Mariage annulé à Marseille : les juges ont estimé que l’époux ne souriait quasiment pas sur les photos
Suspectant que son époux l'ait abusée afin d'obtenir des papiers, une femme a réussi à faire annuler son mariage. Les juges ont ainsi notamment estimé que le marié ne souriait que très peu sur les photos.
Malika, 48 ans, est parvenue à faire annuler son mariage qu’elle estimait ainsi vide de tout sentiment amoureux de la part de son époux. Le 10 décembre 2005, cette habitante des quartiers Nord de Marseille se marie avec un homme rencontré sur son lieu de travail. Celui-ci travaillait ainsi dans le bâtiment, tout comme elle.
Malika découvre toutefois, et ce sans attendre, que son mari ne lui témoigne pas d’attention particulière. Pire, il se montre agressif et violent à son encontre, initiant le conflit à plusieurs reprises. Auprès de La Provence, elle raconte avoir compris que cet homme n’avait accepté de se marier avec elle que pour pouvoir vivre légalement en France.
Elle comprend qu’il ne s’était marié avec elle que pour les papiers
« Il y a eu un changement de comportement chez lui. C’était très dur pour moi d’avaler la pilule. J’ai compris que je vivais avec quelqu’un qui me mentait, qui me jouait la comédie. J’ai servi d’appât pour lui permettre d’obtenir un droit de séjour en France. »
Ne supportant plus que son mari mette sur le tapis son envie de divorcer, Malika décide d’aller encore plus loin et de saisir la justice pour une annulation du mariage.
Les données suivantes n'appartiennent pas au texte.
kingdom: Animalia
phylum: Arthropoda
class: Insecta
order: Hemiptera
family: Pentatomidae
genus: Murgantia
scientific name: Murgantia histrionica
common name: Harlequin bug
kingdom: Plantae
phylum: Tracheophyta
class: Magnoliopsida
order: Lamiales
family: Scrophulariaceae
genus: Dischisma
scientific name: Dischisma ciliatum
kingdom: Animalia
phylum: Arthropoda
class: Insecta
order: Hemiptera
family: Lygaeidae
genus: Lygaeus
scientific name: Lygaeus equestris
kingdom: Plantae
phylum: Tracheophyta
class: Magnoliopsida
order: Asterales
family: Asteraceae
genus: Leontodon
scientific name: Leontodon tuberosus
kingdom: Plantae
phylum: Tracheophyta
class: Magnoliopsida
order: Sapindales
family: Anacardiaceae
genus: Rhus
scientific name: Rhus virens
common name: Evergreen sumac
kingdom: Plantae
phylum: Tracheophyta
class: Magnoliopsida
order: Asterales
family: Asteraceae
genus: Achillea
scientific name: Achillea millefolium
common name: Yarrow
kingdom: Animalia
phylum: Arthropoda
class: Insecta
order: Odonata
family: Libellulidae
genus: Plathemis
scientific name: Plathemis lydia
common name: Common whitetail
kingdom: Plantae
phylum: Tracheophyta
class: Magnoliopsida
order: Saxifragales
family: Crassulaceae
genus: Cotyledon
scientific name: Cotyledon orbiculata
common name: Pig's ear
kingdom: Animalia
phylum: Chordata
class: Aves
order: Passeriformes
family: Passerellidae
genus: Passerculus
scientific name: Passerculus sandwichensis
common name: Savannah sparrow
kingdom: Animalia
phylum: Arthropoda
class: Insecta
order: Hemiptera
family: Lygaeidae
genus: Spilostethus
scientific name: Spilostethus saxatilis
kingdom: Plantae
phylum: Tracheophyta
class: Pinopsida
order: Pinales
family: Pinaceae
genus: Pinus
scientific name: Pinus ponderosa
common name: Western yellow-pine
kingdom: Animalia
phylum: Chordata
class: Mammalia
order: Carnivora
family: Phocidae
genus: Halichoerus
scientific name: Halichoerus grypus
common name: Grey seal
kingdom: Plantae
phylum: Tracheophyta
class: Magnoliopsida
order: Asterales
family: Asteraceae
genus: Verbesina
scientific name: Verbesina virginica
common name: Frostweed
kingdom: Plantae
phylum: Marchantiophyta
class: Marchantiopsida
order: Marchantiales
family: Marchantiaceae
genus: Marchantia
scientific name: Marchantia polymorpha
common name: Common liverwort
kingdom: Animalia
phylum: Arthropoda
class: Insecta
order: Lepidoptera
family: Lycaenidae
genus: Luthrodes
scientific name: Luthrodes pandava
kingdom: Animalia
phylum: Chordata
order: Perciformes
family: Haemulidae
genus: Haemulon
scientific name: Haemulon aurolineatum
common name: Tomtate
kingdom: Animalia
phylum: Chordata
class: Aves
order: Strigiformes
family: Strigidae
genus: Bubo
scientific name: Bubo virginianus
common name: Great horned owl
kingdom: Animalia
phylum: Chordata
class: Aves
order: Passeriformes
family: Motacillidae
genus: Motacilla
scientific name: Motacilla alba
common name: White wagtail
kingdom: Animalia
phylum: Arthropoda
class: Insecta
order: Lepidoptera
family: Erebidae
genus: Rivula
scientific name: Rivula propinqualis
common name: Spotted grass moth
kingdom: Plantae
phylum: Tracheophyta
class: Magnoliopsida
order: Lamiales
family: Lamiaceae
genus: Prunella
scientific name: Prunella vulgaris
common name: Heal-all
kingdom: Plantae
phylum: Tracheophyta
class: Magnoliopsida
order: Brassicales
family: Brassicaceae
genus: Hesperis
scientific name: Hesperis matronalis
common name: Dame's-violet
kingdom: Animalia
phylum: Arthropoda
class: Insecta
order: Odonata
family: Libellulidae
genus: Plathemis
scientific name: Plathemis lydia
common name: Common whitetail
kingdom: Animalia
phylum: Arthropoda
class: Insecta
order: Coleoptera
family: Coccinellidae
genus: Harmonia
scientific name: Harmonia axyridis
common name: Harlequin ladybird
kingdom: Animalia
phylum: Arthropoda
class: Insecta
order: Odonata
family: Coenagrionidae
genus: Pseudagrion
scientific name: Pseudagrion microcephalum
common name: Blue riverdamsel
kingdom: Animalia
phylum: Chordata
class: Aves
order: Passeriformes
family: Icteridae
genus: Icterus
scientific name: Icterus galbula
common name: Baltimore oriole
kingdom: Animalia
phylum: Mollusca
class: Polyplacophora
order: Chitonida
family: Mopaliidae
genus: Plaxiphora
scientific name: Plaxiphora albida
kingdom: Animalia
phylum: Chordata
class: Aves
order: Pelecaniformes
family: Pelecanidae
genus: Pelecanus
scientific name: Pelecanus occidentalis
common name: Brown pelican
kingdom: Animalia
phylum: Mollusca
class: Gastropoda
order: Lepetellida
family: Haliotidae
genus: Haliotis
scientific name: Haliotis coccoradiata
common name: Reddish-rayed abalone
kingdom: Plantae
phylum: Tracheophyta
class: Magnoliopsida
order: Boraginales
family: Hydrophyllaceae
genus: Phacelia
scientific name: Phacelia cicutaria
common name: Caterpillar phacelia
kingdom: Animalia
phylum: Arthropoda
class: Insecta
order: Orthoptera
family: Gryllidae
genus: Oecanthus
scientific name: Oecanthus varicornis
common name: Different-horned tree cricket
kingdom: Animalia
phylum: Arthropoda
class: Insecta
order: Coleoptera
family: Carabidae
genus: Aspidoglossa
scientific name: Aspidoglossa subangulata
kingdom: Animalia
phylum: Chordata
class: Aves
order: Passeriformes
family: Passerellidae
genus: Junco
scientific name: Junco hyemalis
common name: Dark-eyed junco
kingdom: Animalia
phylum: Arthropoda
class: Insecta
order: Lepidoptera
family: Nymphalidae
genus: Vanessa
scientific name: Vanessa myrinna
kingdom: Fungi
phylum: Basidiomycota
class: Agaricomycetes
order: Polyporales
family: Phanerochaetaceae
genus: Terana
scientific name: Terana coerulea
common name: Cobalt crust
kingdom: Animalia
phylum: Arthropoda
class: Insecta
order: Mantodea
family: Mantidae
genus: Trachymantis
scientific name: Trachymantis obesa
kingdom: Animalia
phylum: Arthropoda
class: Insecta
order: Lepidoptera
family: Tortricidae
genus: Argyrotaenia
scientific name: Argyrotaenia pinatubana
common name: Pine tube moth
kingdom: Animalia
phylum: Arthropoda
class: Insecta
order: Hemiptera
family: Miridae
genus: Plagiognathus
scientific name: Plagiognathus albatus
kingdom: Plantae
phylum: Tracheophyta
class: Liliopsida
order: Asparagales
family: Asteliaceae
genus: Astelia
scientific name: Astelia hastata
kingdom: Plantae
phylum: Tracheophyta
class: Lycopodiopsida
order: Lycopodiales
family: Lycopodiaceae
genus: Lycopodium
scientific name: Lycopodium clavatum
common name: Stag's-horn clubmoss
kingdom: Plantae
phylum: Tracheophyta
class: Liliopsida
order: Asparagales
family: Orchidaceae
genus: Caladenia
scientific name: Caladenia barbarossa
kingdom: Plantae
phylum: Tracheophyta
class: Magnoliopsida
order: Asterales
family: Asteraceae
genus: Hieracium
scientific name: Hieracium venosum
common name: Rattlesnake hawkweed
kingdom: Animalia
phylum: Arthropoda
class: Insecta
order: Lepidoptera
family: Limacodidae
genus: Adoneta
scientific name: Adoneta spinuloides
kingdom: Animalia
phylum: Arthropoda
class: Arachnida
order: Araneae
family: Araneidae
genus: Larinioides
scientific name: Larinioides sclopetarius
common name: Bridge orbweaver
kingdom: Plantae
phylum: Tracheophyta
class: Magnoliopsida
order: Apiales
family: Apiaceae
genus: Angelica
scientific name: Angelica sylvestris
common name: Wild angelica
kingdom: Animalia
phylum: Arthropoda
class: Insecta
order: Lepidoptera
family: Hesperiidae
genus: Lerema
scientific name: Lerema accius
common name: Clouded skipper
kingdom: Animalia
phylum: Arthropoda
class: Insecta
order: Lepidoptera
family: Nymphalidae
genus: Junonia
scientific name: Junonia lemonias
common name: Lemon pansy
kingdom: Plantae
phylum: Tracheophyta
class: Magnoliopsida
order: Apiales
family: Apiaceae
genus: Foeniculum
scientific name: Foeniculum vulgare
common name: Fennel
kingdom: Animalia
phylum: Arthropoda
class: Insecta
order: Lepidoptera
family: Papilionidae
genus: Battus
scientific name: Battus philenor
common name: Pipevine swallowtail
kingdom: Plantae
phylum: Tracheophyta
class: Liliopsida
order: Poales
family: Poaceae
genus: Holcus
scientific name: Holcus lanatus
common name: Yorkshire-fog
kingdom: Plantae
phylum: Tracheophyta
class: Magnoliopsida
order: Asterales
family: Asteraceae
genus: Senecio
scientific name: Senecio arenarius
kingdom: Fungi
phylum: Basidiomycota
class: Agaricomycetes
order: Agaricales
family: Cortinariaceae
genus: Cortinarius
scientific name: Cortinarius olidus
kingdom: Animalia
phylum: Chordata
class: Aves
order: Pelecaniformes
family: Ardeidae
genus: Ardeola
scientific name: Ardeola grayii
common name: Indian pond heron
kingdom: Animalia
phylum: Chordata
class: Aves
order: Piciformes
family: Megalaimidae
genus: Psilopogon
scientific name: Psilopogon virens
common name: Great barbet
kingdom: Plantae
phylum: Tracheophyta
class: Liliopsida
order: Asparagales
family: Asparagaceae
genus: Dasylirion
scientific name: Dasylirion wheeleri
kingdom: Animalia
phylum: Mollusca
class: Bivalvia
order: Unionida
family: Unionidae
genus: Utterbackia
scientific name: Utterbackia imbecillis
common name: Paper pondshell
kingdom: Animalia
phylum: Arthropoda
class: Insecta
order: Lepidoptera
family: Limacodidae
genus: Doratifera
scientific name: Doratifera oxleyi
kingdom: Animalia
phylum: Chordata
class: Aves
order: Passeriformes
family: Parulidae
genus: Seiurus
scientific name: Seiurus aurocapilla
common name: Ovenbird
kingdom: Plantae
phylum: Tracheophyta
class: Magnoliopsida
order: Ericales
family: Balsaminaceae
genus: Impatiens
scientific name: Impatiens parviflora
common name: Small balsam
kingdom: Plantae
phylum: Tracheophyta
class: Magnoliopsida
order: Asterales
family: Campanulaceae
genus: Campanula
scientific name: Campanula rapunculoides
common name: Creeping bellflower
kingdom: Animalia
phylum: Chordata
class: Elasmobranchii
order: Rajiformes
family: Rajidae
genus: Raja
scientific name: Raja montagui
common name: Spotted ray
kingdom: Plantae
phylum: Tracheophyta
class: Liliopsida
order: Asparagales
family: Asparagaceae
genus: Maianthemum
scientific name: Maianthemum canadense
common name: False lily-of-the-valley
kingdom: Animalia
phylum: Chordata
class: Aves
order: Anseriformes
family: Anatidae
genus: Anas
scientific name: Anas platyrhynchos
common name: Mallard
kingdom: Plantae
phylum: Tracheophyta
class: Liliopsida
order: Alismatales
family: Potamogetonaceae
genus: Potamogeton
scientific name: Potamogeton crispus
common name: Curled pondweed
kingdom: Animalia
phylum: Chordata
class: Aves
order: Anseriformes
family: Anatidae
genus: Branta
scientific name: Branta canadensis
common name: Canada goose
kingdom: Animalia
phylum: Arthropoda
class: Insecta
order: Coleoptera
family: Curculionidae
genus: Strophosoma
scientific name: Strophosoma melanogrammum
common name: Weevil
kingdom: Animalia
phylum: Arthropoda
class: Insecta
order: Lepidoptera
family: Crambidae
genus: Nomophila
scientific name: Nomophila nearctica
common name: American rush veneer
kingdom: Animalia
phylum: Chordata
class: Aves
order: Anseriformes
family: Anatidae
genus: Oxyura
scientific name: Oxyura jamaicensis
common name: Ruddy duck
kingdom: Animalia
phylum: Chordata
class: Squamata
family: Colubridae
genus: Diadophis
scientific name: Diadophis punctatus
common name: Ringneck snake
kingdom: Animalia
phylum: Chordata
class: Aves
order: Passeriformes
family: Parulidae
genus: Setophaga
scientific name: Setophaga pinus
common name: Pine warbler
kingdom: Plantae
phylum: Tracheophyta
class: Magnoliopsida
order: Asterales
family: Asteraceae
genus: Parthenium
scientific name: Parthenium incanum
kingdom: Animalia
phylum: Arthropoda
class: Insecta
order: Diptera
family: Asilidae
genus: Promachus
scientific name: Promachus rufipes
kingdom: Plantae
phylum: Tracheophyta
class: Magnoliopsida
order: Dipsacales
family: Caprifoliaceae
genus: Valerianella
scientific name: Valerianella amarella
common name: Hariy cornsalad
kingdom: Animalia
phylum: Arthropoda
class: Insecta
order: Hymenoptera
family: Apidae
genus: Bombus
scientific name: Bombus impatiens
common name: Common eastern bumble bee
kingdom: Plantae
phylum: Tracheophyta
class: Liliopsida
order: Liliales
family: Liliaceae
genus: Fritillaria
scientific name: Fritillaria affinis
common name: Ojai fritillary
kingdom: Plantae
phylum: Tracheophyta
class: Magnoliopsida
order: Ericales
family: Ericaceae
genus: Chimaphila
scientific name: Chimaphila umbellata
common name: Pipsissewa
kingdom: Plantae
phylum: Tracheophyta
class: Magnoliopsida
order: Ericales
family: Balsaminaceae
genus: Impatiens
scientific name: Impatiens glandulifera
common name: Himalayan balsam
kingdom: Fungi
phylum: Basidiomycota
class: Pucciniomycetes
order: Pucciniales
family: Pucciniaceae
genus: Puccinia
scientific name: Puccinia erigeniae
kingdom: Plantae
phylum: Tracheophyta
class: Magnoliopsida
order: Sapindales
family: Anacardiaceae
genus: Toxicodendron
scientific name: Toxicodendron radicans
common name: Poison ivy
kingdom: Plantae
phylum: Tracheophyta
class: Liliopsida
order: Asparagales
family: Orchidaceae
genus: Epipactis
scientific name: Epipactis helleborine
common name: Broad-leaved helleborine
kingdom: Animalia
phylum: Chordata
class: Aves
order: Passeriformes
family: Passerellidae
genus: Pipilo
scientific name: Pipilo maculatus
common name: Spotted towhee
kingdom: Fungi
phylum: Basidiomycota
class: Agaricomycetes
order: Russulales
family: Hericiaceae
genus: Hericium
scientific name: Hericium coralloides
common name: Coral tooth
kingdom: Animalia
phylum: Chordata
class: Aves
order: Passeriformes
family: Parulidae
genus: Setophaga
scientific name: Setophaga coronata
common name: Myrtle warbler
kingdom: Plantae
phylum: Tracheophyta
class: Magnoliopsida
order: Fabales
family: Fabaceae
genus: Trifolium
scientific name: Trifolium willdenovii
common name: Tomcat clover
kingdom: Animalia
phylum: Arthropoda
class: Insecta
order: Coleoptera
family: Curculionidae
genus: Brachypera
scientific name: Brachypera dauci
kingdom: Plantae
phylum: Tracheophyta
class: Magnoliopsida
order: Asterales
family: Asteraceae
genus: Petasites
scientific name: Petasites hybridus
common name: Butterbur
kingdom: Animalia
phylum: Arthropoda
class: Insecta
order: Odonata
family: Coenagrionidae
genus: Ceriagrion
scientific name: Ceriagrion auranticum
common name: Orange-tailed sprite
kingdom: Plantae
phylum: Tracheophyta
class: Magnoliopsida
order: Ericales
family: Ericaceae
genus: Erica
« Une escroquerie aux sentiments »
L’avocate de Malika, Me Isabelle Terrin, parle d’« une escroquerie aux sentiments » et d’« un mariage gris », c’est-à-dire d’un mariage où l’un des conjoints est abusé par l’autre. Cette semaine, la cour d’appel d’Aix-en-Provence a donné gain de cause à Malika en annulant ainsi son mariage.
Une décision rendue après notamment examen des 88 photos fournies par le marié, où ce dernier « sourit à peine », « ne regardant pas son épouse, même sur les photos où le couple est seul ». Rien n’est indiqué en revanche sur d’éventuelles poursuites pour violences, ni même si, au regard de la décision de justice récemment rendue, l’ex-marié sera renvoyé dans son pays d’origine.